Gerald fought his hardest for the few seconds the giant allowed him to live. He was lifted in the air, his boots kicking the space just above the ground. The giant kept him there for only a moment before snapping Gerald’s neck. I hoped the giant would stop there and drop the body, but it didn’t. Instead it continued shaking Gerald, the dead man’s arms and legs flapping with no control, and seconds later there was the sound of ripping skin as the head was separated from its neck.
I closed my eyes, forced myself to quit watching, but still I heard Gerald Alcott’s body hit the wet earth. When I opened my eyes again, the giant stood before us. It held Gerald’s head face out, toward me and Samael. The old man’s eyes bulged in terror. His mouth was open in a silent scream, his bottom dentures crooked. Rain fell down his face, like the tears he’d shed last night in his living room.
His hands still on my shoulders, Samael whispered into my ear, “Now do you see my power? Besides healing you, that is the one thing I have in common with Lucifer. But I have something else over him too, something that rivals even God.”
Staring ahead at Gerald’s dead bursting eyes, I asked him what he meant.
“Mercy,” he said. “Mercy is something Lucifer has never been able to show. In fact, it is beyond his ability. But today I will show mercy. Because you should die here, Christopher. You should meet the same fate as Gerald. But instead I have decided to let you live. I have decided to show you mercy.”
“How?” I heard myself whisper.
“It’s simple, really. The trail to your left, the one leading up to the clearing beside the trailer park—I’ll be waiting up there for you. If you manage to outrun my giant and reach me, and fall to your knees before me, I will show you mercy and spare your life.”
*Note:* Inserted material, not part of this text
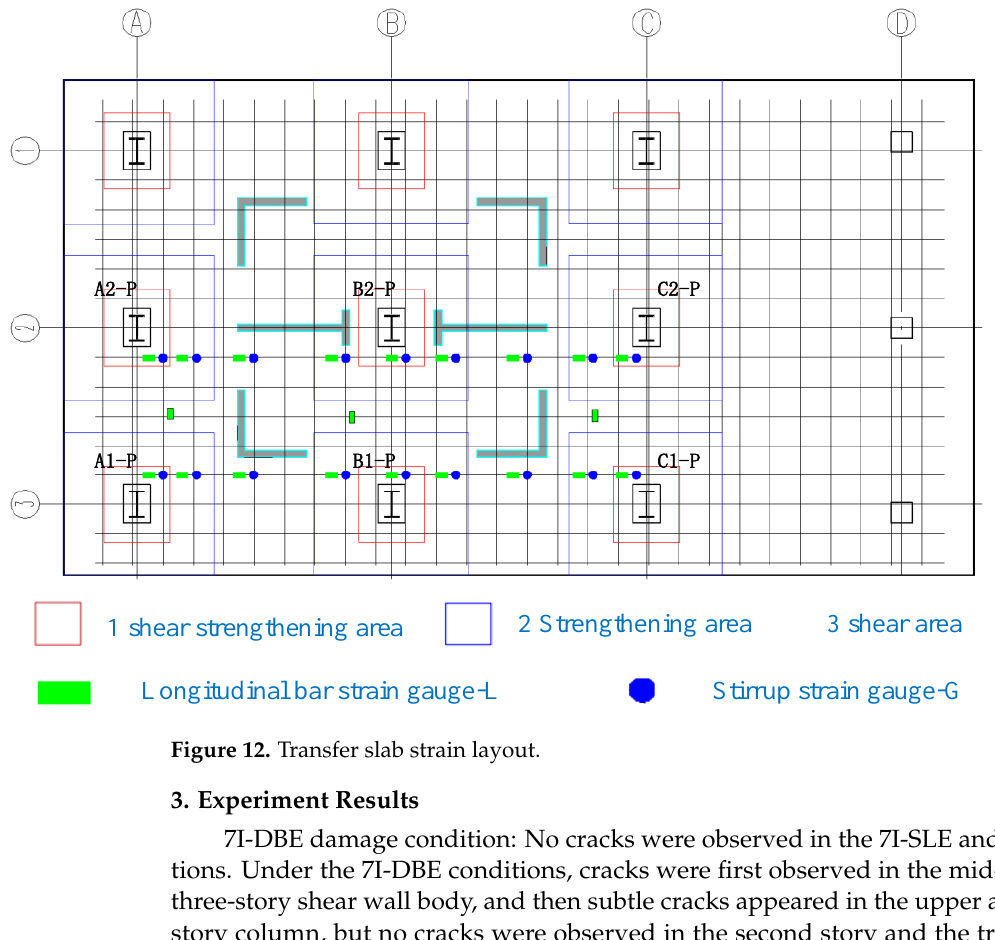
Figure 12. Transfer slab strain layout.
He said nothing more and I knew he was gone, that he was now waiting at the top of the trail. Would he really spare my life if I made it to him? I wanted to believe he wouldn’t, that he was lying. But I knew he would. He had already healed me, had taken all that pain and faintness away, so I knew he had the power, and I understood that by showing me mercy he would (in his own mind and in the minds of his legion) elevate himself next to God.
At that moment pain roared through my body. I grabbed my stomach, staggering again. I understood that the healing had only been temporary, at least for now, and that if I did as Samael wished it would be permanent. So I stood there on weak legs, gripping my wound, keeping my eyes closed because I knew what would happen when I opened them again.
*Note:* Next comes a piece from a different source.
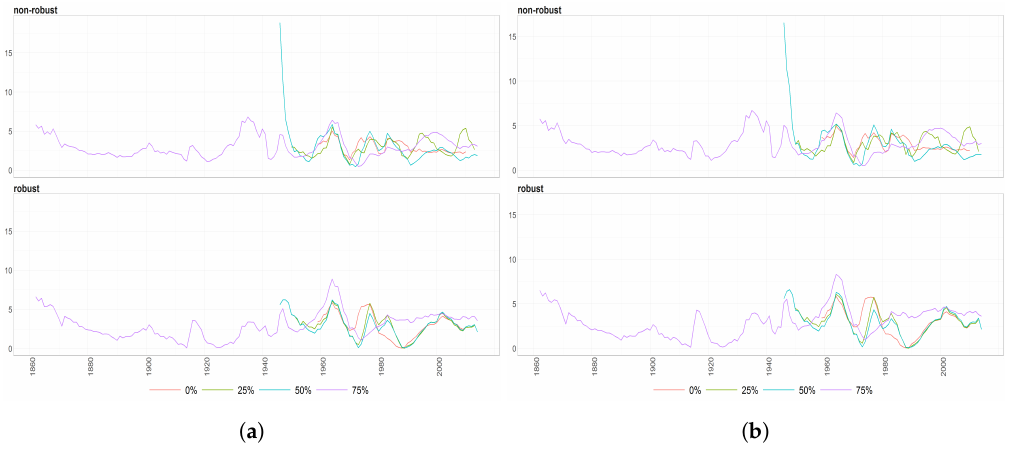
Figure 7. The Mahalanobias distances obtained using Probabilistic Principal Component Analysis (PPCA) for Females ( a ) and Males ( b ) Births over time (x axis). Different colours of lines correspond to the cases of different percentages of maximal missing values in a signle observation (light blue (75%), dark brown (50%), dark blue (25%), light brown (0%)). Every subfigure is divided into two subplots corresponding to robust estimation of standard divinations (upper plot) and sample one (bottom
When I did finally open my eyes the giant still stood in front of me, Gerald’s head still in its grasp. As lightning flashed once more the beast dropped it to the ground. For a second it just stood there staring back at me with dark blind eyes. Then it started forward.
I turned and ran.
Chapter 40
T
hey say the moment before you die your whole life flashes before your eyes.
That isn’t the case for me as I sprint up the trail.
The distance isn’t too long but yet it seems like I’ve been running forever. The pain still roars through me but it’s become background. I can hear the giant behind me, I can hear its unsteady breathing and its heavy feet slapping the earth, and I know that if I pause for even a second, if I lose my footing just once, it will tear me apart. That’s its purpose after all, to make me suffer.